DOCUMENT SECTION →
========================
Polynomial Eigenfunctions in Spectral Analysis

Updated 22 January 2026

Polynomial eigenfunctions are sequences of polynomials that serve as simultaneous eigenfunctions of linear differential operators with a triangular structure ensuring existence and uniqueness.
They establish a bispectral framework by satisfying both differential equations and finite-term recurrence relations, which aids in resolving inverse problems in spectral analysis.
Applications span classical orthogonal families (e.g., Hermite, Laguerre, Jacobi), representation theory, integrable systems, and stochastic models.
========================
Keypoint text descriptions:
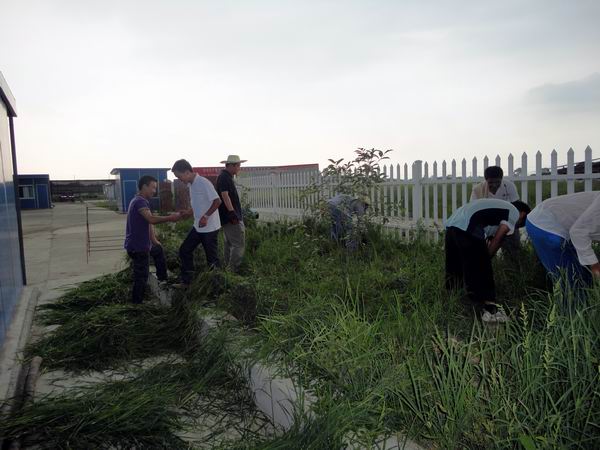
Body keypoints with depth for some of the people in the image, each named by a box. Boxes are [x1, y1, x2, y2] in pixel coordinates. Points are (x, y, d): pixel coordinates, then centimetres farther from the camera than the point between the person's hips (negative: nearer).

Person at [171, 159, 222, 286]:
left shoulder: (203, 183, -18)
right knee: (184, 250, 10)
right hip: (198, 227, 9)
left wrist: (206, 216, -26)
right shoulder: (191, 185, 10)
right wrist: (188, 212, 4)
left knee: (212, 256, 2)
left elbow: (217, 201, -22)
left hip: (210, 227, -9)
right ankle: (186, 281, 20)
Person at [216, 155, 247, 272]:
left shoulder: (227, 177, 17)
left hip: (228, 217, 11)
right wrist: (232, 212, -31)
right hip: (231, 217, -11)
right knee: (239, 244, -11)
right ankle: (233, 270, -9)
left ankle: (227, 268, 25)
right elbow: (225, 195, -25)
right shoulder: (224, 177, -15)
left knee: (229, 244, 17)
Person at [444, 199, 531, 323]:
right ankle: (490, 311, 3)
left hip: (451, 224, 9)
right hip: (466, 229, -9)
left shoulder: (500, 207, 35)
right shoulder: (515, 213, 11)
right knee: (481, 271, -1)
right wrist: (486, 259, 10)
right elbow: (496, 240, 2)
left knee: (454, 270, 21)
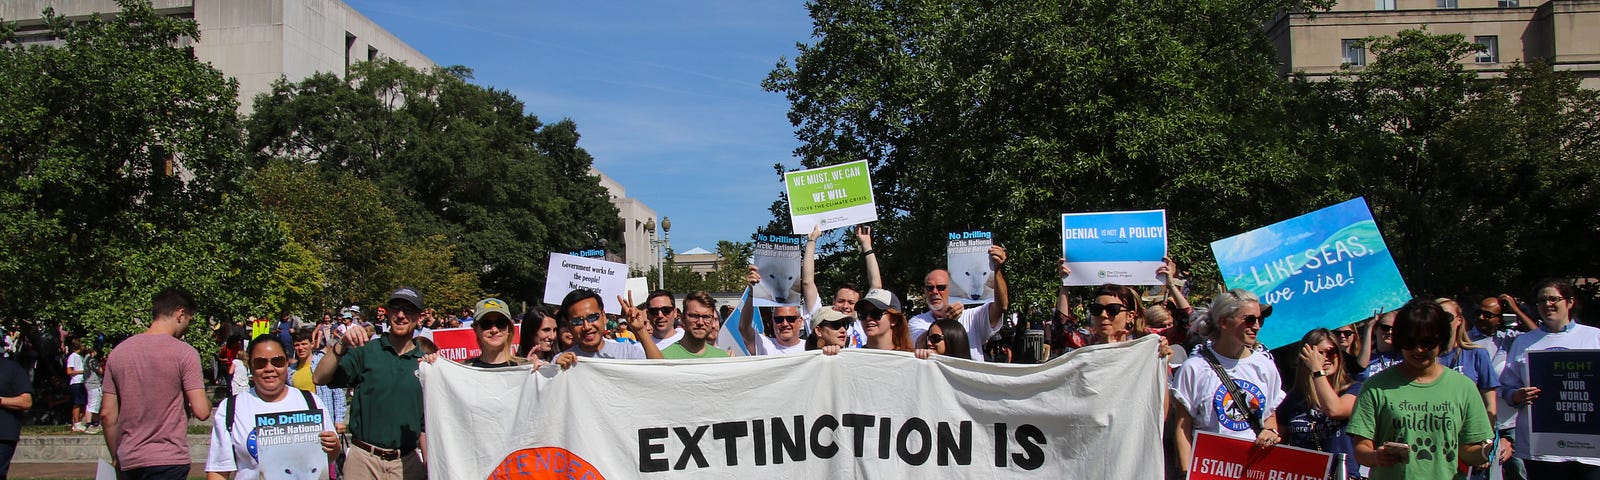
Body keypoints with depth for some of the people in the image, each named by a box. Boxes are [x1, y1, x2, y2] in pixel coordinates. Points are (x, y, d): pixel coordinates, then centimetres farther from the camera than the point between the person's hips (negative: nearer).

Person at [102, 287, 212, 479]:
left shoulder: (118, 352, 7)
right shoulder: (184, 353, -9)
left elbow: (107, 414, 9)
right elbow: (201, 412, -13)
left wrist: (116, 458, 18)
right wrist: (207, 403, 10)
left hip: (128, 462, 6)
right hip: (168, 462, -6)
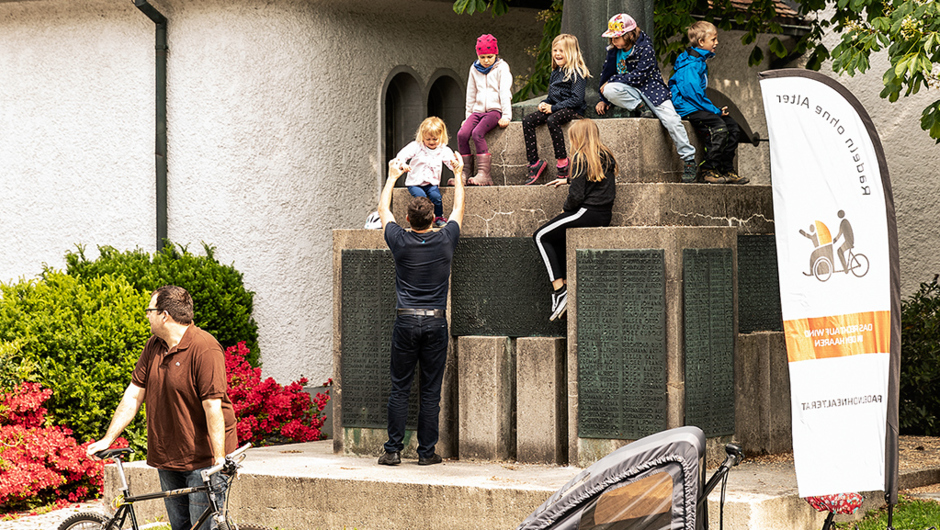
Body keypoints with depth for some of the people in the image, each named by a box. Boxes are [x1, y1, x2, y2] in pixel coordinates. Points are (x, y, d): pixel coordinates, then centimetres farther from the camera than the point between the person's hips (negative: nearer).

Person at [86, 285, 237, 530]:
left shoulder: (204, 349, -17)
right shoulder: (153, 347, 8)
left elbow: (213, 406, -22)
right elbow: (133, 396, 12)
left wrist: (219, 459, -26)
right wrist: (107, 439, 9)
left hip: (203, 459, -8)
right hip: (167, 457, 8)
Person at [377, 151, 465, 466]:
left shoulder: (401, 242, -3)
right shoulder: (445, 241, -1)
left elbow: (383, 210, 16)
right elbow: (458, 210, 18)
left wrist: (392, 178, 30)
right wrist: (458, 175, 30)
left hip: (406, 322, 0)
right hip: (436, 322, 0)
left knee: (399, 389, 3)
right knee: (431, 391, 2)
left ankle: (393, 450, 1)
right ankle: (427, 452, 4)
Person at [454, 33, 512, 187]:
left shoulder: (501, 68, 1)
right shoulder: (475, 69, 16)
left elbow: (505, 92, -7)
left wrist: (506, 116, -16)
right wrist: (468, 116, 18)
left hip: (495, 110, -5)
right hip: (478, 110, 5)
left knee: (477, 133, -31)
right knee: (462, 134, -21)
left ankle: (484, 174, -31)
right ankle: (465, 173, -17)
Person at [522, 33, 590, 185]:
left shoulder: (577, 72, -10)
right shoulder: (555, 73, 17)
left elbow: (576, 99, -17)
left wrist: (553, 108, -18)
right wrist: (544, 103, 1)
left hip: (574, 110, -8)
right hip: (554, 108, 8)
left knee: (552, 120, -37)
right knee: (527, 121, -12)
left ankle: (562, 162, -32)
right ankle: (534, 163, -15)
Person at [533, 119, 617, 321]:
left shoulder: (581, 158, -12)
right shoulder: (607, 157, 12)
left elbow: (577, 194, -16)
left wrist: (565, 209, 3)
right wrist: (567, 180, 36)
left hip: (587, 213, -9)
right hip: (604, 217, 9)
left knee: (541, 236, 5)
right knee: (558, 236, 25)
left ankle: (559, 289, -3)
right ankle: (567, 285, 14)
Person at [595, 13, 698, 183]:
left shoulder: (645, 48, -12)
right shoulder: (614, 51, 7)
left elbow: (640, 75, -19)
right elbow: (606, 74, 15)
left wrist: (614, 80, -17)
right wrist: (603, 100, 8)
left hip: (650, 88, -4)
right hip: (631, 93, 4)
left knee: (671, 119, -23)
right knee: (610, 90, -30)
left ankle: (689, 160, -13)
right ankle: (642, 108, -15)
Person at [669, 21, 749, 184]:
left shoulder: (701, 62, 16)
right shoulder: (691, 65, -17)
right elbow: (693, 93, -24)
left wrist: (717, 109, 11)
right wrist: (715, 110, -19)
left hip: (697, 106, 11)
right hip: (687, 107, -11)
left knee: (733, 126, 4)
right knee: (719, 128, -27)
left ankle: (727, 170, 7)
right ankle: (708, 170, -19)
========================
TASK PROMPT → Transcribe the part of the section on polynomial eigenfunctions that opens with the words containing "Polynomial eigenfunctions are" and closes with "existence and uniqueness.".

SOLUTION TO THE EXERCISE →
Polynomial eigenfunctions are sequences of polynomials that serve as simultaneous eigenfunctions of linear differential operators with a triangular structure ensuring existence and uniqueness.